Camera-frame cuboid estimates

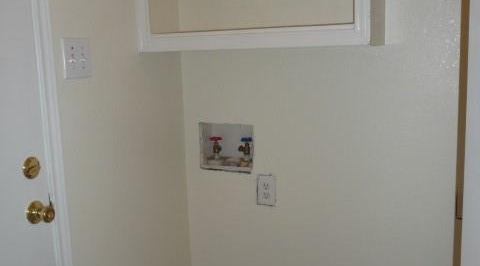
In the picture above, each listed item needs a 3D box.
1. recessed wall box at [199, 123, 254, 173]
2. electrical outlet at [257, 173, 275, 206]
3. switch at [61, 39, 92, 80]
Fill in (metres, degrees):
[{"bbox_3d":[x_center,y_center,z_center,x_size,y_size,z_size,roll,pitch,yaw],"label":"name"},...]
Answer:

> Task goal: Copy the material above word for word, keeping every line but leaving out the pictures.

> Response below:
In the picture above, each listed item needs a 3D box.
1. recessed wall box at [199, 123, 254, 173]
2. electrical outlet at [257, 173, 275, 206]
3. switch at [61, 39, 92, 80]
Fill in (metres, degrees):
[{"bbox_3d":[x_center,y_center,z_center,x_size,y_size,z_size,roll,pitch,yaw],"label":"name"},...]
Answer:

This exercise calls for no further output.